- Christopher Nolan's "Oppenheimer" is about the Manhattan Project, and features an atomic bomb test.
- To film the test, he used an old Hollywood trick and made a bomb in miniature instead of using CGI.
- By using chemicals and layering clips while editing, they made a realistic atomic explosion.
He's blown up a 747, filmed fight scenes in zero gravity, and now, he's made a bomb. Well, a mini bomb.
For Christopher Nolan's latest blockbuster, which follows the development and aftermath of the atomic bomb by following its creator, J. Robert Oppenheimer, Nolan chose not to use computer-generated imagery, or CGI.
So the "Oppenheimer" team had to figure out how to make something that mimicked an atomic explosion when filming their recreation of the Trinity Test, which was the first time a nuclear weapon was ever detonated in 1945.
To do so, they relied on an old movie-making trick known as forced perspective.
By making a smaller version of the explosion but filming it up close, this optical illusion tricks the viewer into thinking the reaction is larger than it really is.
"We do them as big as we possibly can, but we do reduce the scale so it's manageable. It's getting it closer to the camera, and doing it as big as you can in the environment," the film's special effects supervisor Scott Fisher told SYFY.
Fueled by gas, not by nuclear fission
But even though it was smaller, the team did build an actual bomb. This one was just fueled by petroleum instead of atomic energy.
Fisher and Andrew Jackson, the film's visual effects supervisor, concocted a secret recipe to imitate the bright flash and subsequent vibrant, roiling red plumes of an atomic explosion. It included gasoline, propane, black powder, aluminum powder, and magnesium flares, Fisher told SYFY.
After filming the explosion, the team layered the frames they took over one another in the editing suite, to create an effect faithful enough to the atomic explosion, Movie Web reported.
The film also features a life-sized replica of an atomic bomb that the actors could articulate and interact with while filming, which was built by Fisher and production designer Ruth De Jong, according to an Entertainment Weekly panel.

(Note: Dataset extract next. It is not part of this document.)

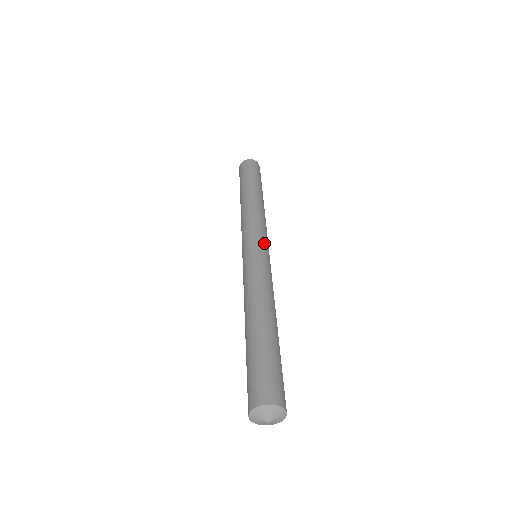
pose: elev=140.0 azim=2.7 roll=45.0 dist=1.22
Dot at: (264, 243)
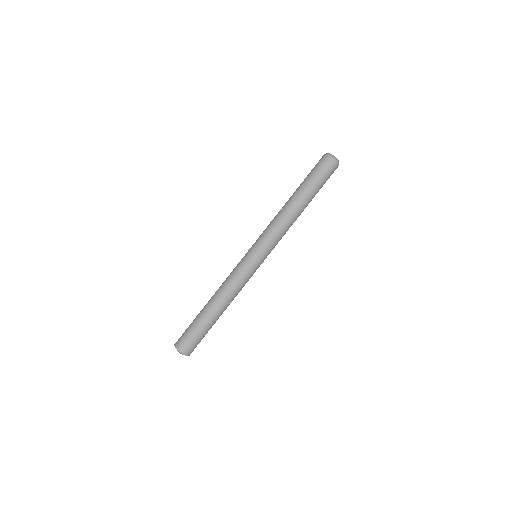
Dot at: (264, 256)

Nolan has made it clear in previous interviews that he intends for this film to portray the terrifying implications of an atomic bomb. CGI wouldn't feel real enough to scare the audience, he told The Hollywood Reporter, because it's "comfortable to look at."
"'This can't be safe," Nolan told THR he said to Jackson when creating the film. "'It can't be comfortable to look at it. It has to have bite. It's got to be beautiful and threatening in equal measure.'"
Correction: An earlier version of this story misstated Oppenheimer's name. It is J. Robert Oppenheimer, not Robert J. Oppenheimer.